======== Given data ========

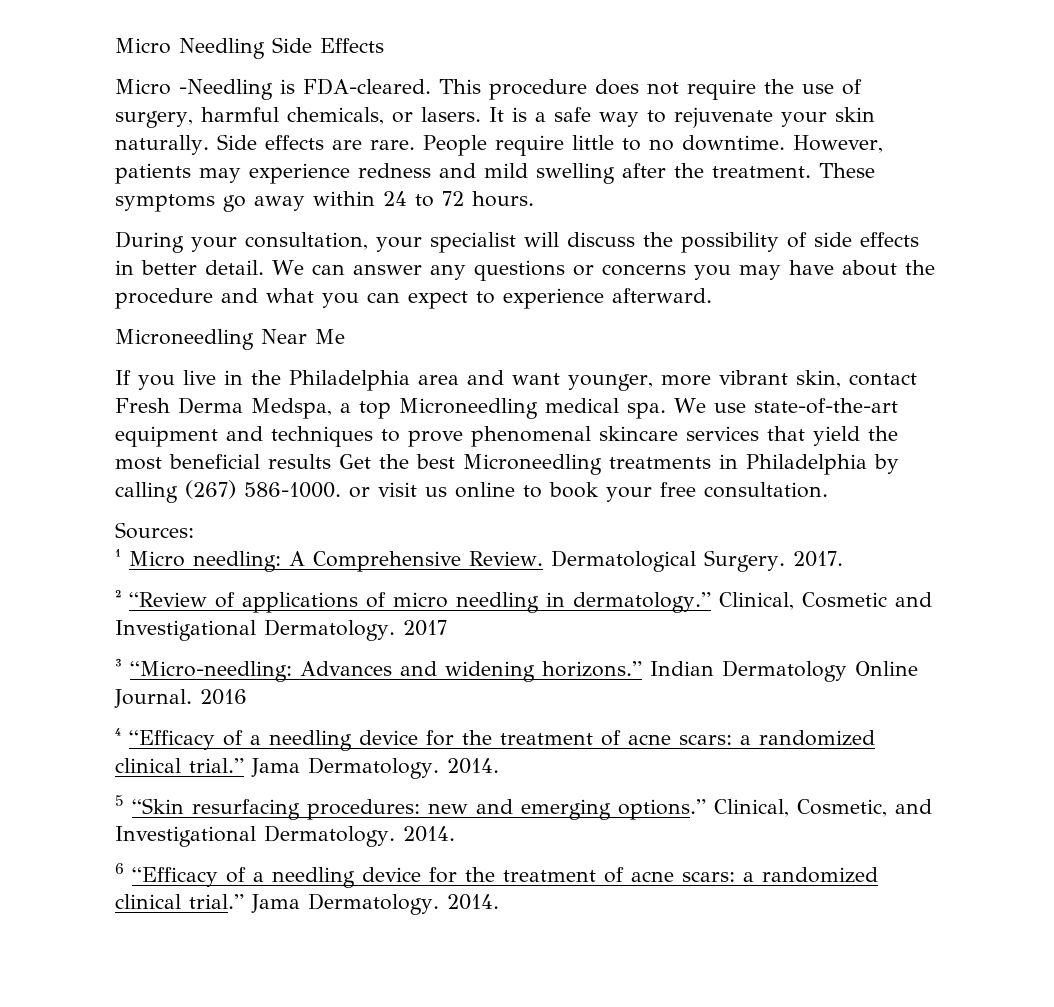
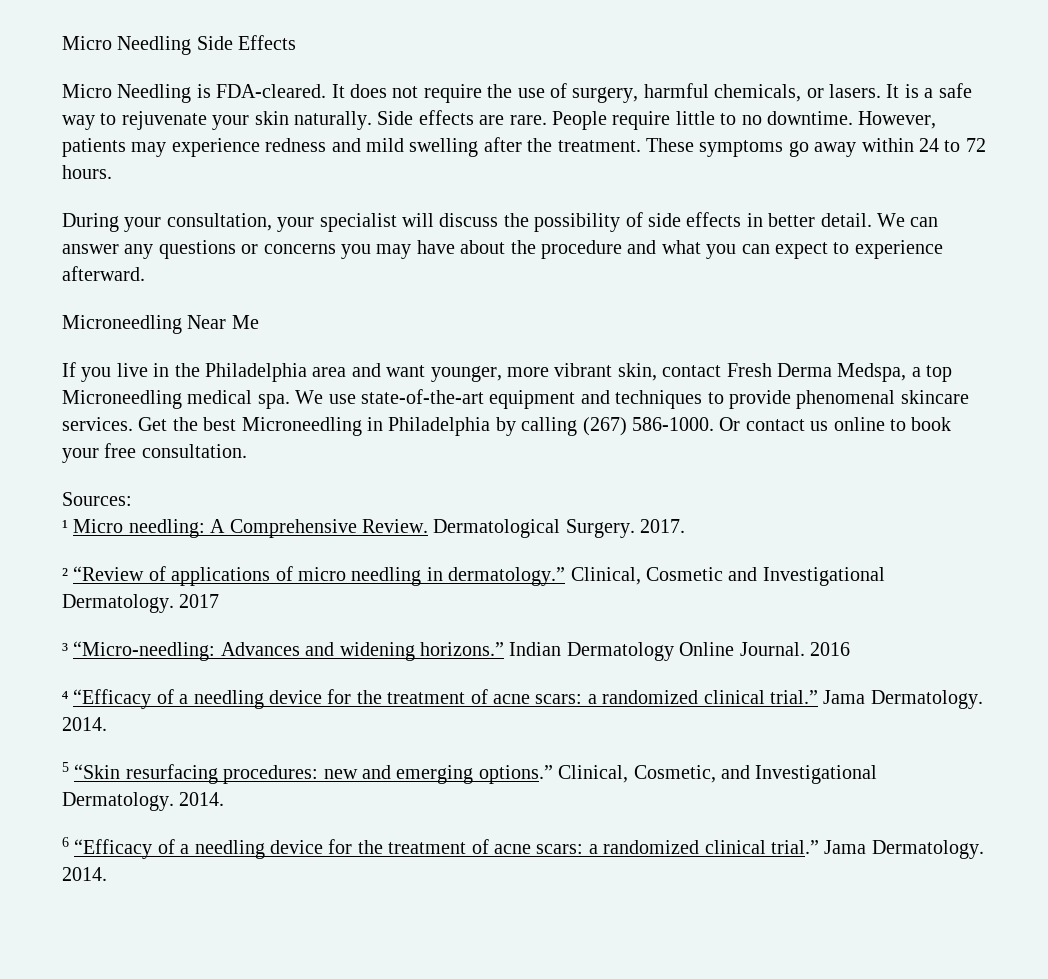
[179,79,273,100] -Needling -> [117,84,192,103] Needling
[439,79,587,100] This procedure -> [331,84,345,98] It
[408,430,463,447] prove -> [728,390,791,409] provide
[686,426,898,446] [115,454,331,470] services that yield the most beneficial results -> [62,417,133,431] services.
[609,457,711,469] treatments -> (362, 426) none
[349,482,417,498] or visit -> [719,417,805,431] Or contact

========

* [Task goal]
Return all the data exactly, pictures omitted.

* [Response to this exercise]
[179,79,273,100] -Needling -> [117,84,192,103] Needling
[439,79,587,100] This procedure -> [331,84,345,98] It
[408,430,463,447] prove -> [728,390,791,409] provide
[686,426,898,446] [115,454,331,470] services that yield the most beneficial results -> [62,417,133,431] services.
[609,457,711,469] treatments -> (362, 426) none
[349,482,417,498] or visit -> [719,417,805,431] Or contact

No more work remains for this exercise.